Leticia menggeleng mengenyahkan pikirian seraya mengembuskan napas berat. Wanita itu memiliki kendala lain untuk menjalankan tugas. Bagaimana mengutarakan pada David, tak mungkin dia berterus terang mengatakan Daniel telah merampas semua yang dia miliki.

"Ayah, aku ... aku mengalami perampokan. Semua tabunganku lenyap, bahkan aku tak memiliki ponsel untuk menghubungimu," ucap Leticia gelagapan, dia sangat berhati-hati mengatakan itu pada David.

"Pahlawanmu tak membantu?" sindir David dengan senyum mengintimidasi.

Leticia tertunduk, mulutnya seolah terkunci. Pahit. Hatinya semakin sakit.

Seringai senyum jijik tersirat dari David saat mengingat Leticia terbiasa hidup berkecukupan. Lelaki tua itu mengeluarkan beberapa lembar uang dari dompet lalu mengambil ponsel di laci.

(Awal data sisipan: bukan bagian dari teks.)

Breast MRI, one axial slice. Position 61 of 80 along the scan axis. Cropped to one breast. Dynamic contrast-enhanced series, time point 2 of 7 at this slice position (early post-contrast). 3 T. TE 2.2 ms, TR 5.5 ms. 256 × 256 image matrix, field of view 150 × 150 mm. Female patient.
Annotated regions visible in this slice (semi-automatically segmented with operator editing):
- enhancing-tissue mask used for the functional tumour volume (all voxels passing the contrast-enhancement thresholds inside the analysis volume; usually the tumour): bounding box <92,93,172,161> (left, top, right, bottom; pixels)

"Kurasa uang ini cukup untuk kebutuhanmu beberapa hari di sana. Kau bisa memakai ponsel mendiang adikmu, aku akan meminta orangku menyiapkan apartemen di mana arsitek itu berada."

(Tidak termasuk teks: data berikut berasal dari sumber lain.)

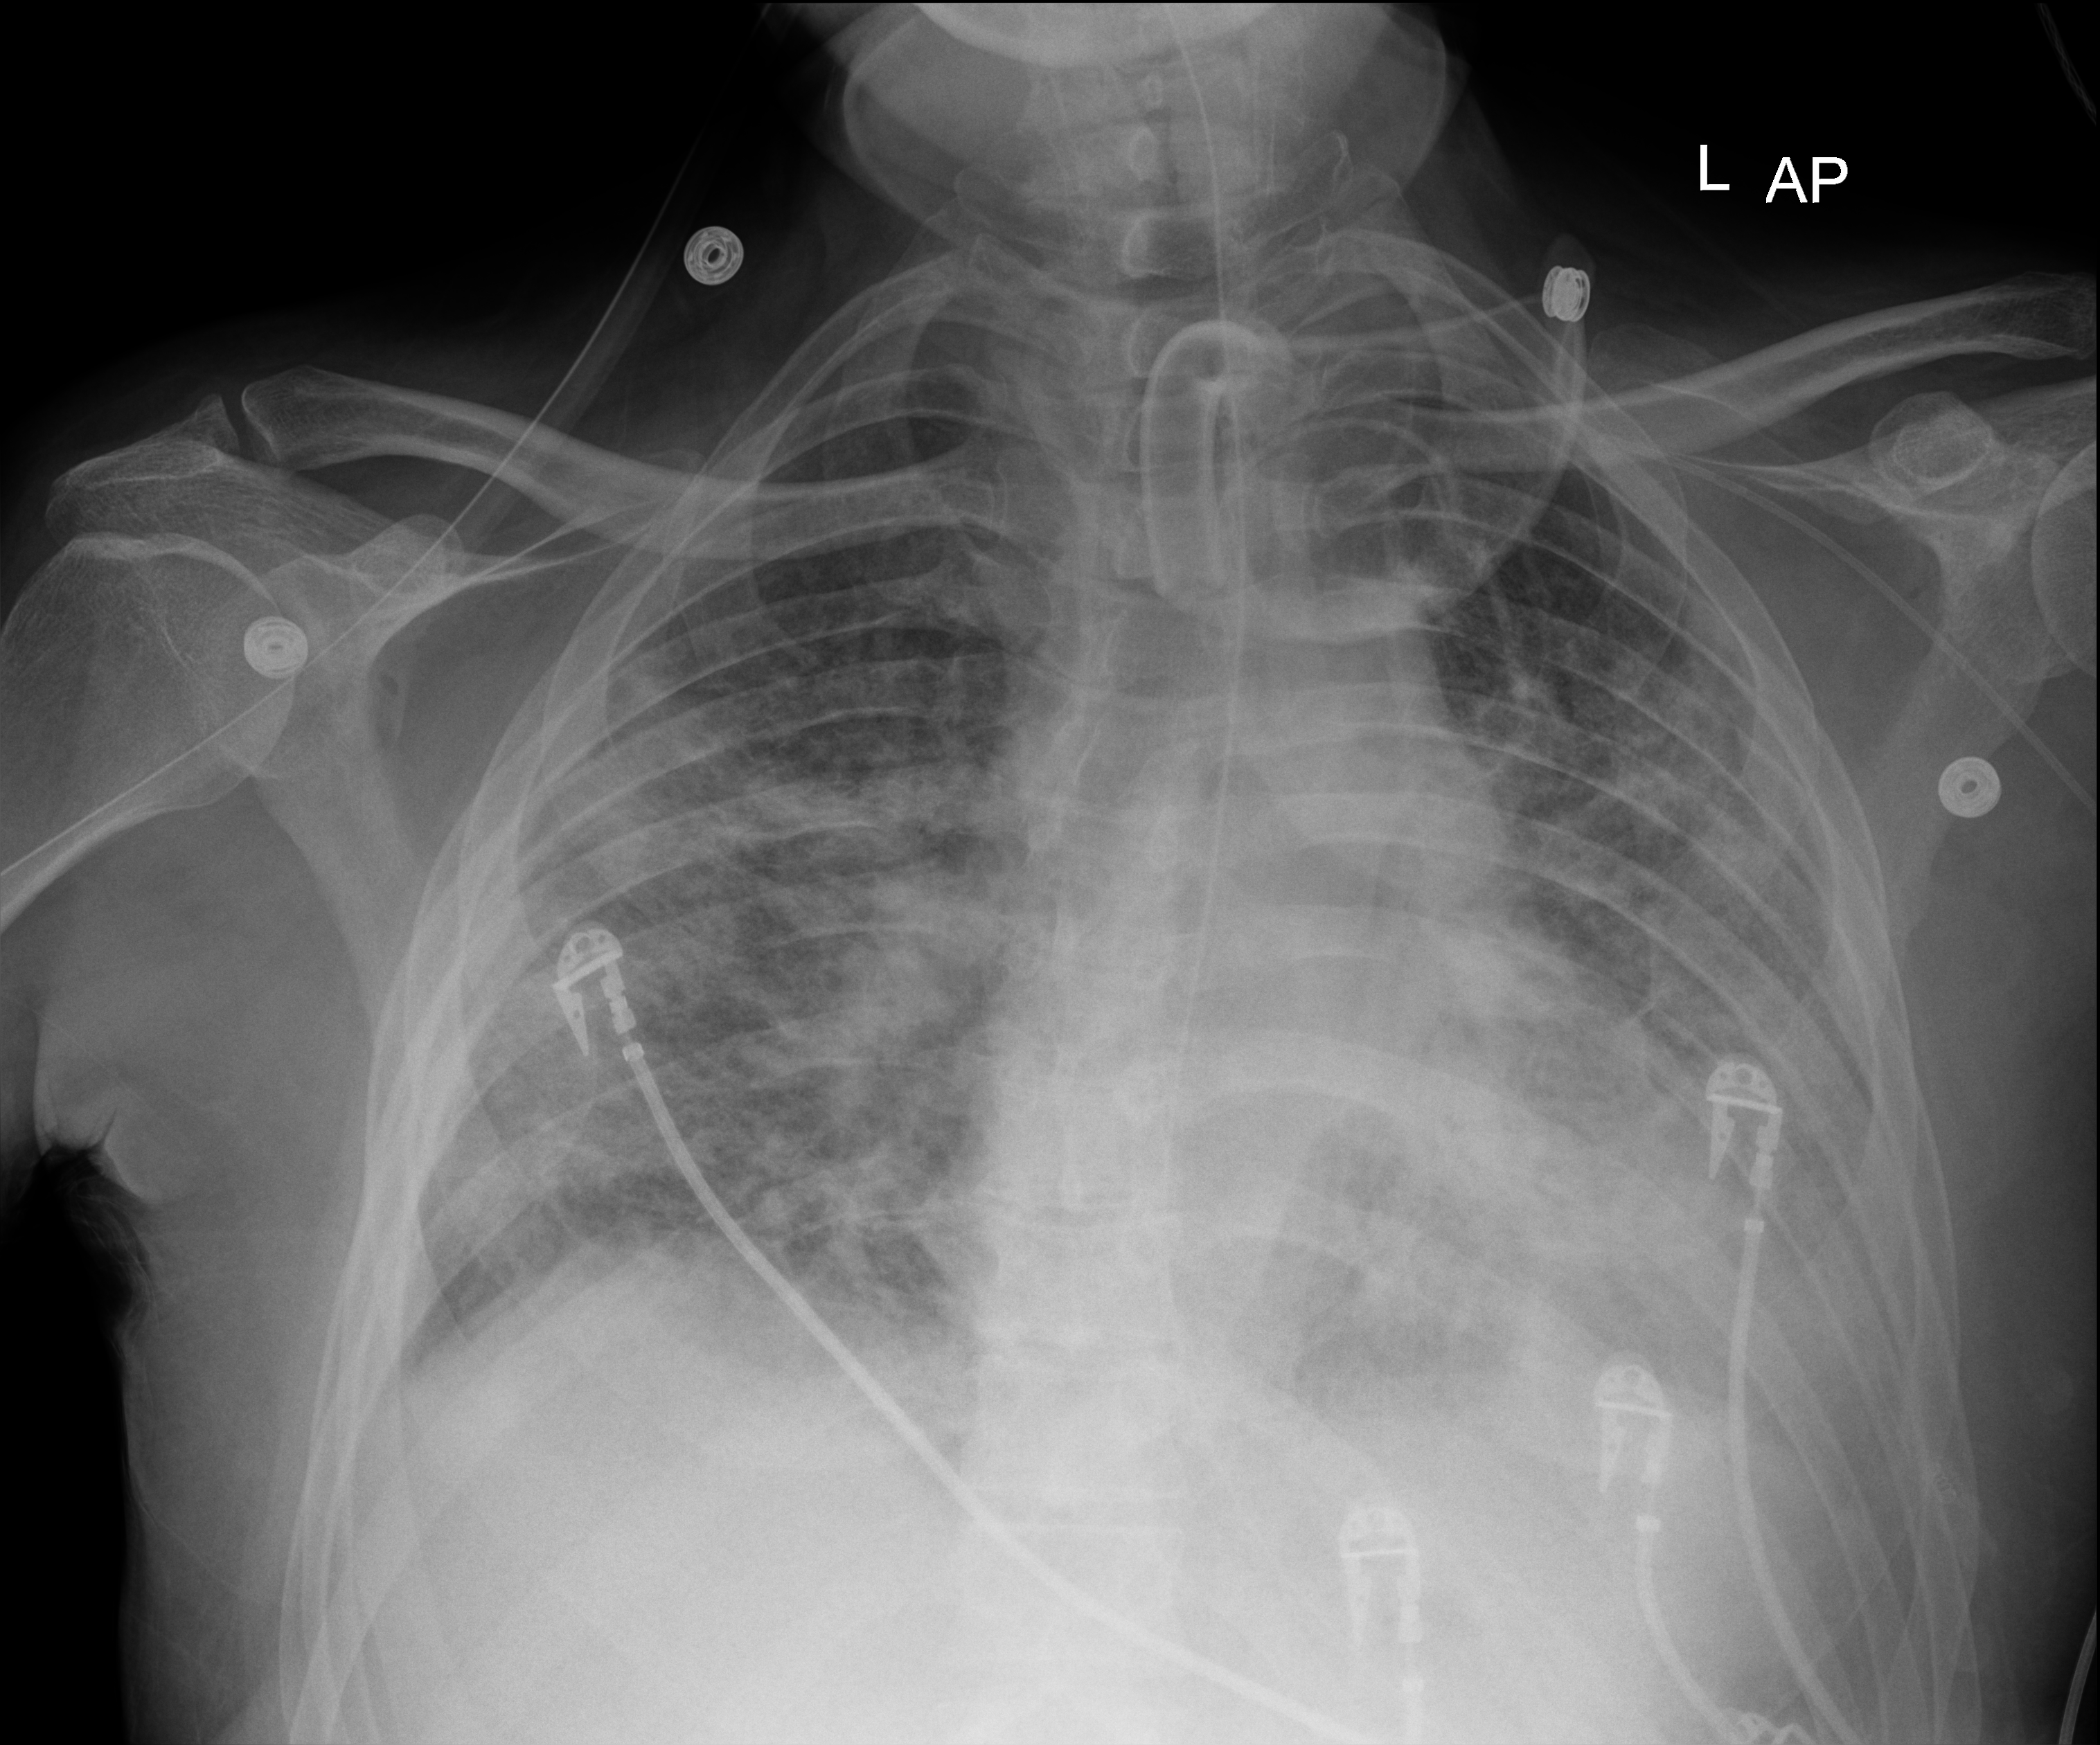
Chest radiograph, anteroposterior (AP) projection. Male patient hospitalised with COVID-19, age 18–59 years.
From the hospital-stay record, not from the radiograph (when in the stay this image was taken is not recorded):
- mechanically ventilated during this hospital stay: yes
- admitted to intensive care during this hospital stay: yes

Leticia berkali-kali menelan ludah, tenggorokannya bagai tersumbat. Mendapati David hanya memberi uang makan untuk beberapa hari. Dia berdiri lalu mengambil barang uang dan ponsel di atas meja. Kemudian berpamitan menyiapkan segala keperluan di Catania.

Setelah mandi dan mengemas pakaian, dia pergi ke dapur. Perutnya melilit, dia mengingat kapan terakhir kali dia makan. Di kafe malam kemarin saat di Palermon. Ckck. Pantas saja dia kelaparan.

Malam belum begitu larut, Leticia merebahkan tubuh di atas ranjang. Dia menatap potret keluarga yang terpasang di dinding. Air mata kembali menetes. Rindu. Sungguh, dia merindukan belaian sang ibu. "Maafkan aku, Ibu." Leticia menangis pilu.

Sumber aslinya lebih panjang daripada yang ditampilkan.